Śivasaṃhitā 4.65
Caturthaḥ paṭalaḥ — Mudrā
Sanskrit text
Transliteration
Translation
Commentary
The technical instruction of this verse has two key words defining the specific character of Mūlabandha: balāt (‘forcibly, by force’) and kramāt (‘gradually, step by step’). It is neither a soft nor an explosive practice but a sustained and progressive one. The initial force contracts the pelvic floor; the graduality conducts the ascending energy without causing dispersal or energetic violence.

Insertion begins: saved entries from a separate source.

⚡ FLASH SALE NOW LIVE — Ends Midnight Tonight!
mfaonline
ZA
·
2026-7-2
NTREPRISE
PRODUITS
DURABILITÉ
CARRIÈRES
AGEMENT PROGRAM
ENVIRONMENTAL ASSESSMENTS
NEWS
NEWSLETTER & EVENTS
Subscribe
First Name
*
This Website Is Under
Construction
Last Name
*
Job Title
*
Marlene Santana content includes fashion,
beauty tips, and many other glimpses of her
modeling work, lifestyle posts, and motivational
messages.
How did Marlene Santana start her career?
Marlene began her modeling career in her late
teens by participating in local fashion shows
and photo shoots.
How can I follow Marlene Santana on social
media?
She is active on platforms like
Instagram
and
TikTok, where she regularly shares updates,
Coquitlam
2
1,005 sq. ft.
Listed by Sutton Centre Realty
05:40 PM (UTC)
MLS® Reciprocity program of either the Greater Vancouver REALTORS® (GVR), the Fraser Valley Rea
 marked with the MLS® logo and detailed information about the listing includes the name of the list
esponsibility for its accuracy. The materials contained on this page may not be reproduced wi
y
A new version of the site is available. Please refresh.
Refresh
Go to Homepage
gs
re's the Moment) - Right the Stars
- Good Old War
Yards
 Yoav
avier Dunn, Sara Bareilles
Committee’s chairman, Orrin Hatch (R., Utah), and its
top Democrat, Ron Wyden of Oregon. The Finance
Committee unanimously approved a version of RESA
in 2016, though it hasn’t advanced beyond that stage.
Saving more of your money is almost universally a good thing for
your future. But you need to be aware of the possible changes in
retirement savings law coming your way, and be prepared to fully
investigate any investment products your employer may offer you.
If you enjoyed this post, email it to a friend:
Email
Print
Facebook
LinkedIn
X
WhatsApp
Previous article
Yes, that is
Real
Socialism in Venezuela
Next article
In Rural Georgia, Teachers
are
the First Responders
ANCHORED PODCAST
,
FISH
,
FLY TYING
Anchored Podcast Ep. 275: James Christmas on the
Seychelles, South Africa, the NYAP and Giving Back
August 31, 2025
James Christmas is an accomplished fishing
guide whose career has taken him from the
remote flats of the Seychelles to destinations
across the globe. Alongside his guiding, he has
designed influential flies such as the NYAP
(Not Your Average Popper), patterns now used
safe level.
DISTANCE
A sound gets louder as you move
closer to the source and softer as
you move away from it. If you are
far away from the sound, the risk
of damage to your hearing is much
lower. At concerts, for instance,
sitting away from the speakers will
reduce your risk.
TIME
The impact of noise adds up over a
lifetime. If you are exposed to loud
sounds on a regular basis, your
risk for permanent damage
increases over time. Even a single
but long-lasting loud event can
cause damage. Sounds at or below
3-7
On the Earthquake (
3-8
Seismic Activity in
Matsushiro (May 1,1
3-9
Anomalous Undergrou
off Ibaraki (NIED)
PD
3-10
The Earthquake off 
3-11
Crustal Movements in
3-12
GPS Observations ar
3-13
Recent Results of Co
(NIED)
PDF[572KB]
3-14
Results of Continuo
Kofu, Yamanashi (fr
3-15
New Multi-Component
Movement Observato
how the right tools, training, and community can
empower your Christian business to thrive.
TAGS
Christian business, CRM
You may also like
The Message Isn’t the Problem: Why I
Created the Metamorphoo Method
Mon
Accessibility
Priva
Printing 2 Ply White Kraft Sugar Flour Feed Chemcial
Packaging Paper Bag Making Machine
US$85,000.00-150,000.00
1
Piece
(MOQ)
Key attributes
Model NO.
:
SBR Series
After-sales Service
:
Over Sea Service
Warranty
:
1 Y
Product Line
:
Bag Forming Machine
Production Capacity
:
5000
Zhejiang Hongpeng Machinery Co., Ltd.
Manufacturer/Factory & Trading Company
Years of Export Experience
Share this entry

Apānamākṛṣya — ‘having drawn the apāna’ — uses the gerund of ā-kṛṣ- (to draw toward oneself, from the root kṛṣ-, to drag, to pull), the same root as kṛṣi (agriculture, the act of plowing and drawing the earth). The apāna does not ascend by itself but is ‘pulled’ upward by the muscular contraction of the pelvic floor combined with the practitioner’s intention. Sucārayet — ‘let him conduct it well’ — implies care in the journey, not abruptness.
The final clause about practice amid pleasures (bhogayukto’pi mānavaḥ) connects directly to the antinomian doctrine of Vajrolī: Mūlabandha also requires no prior renunciation of sensory life. This cohesive principle — that none of the ten mudrās requires abandoning ordinary life — is the characteristic soteriological position of the Śivasaṃhitā and its clearest distinction from Patañjali’s ashtanga yoga, which prescribes abstention (yama) as the first step.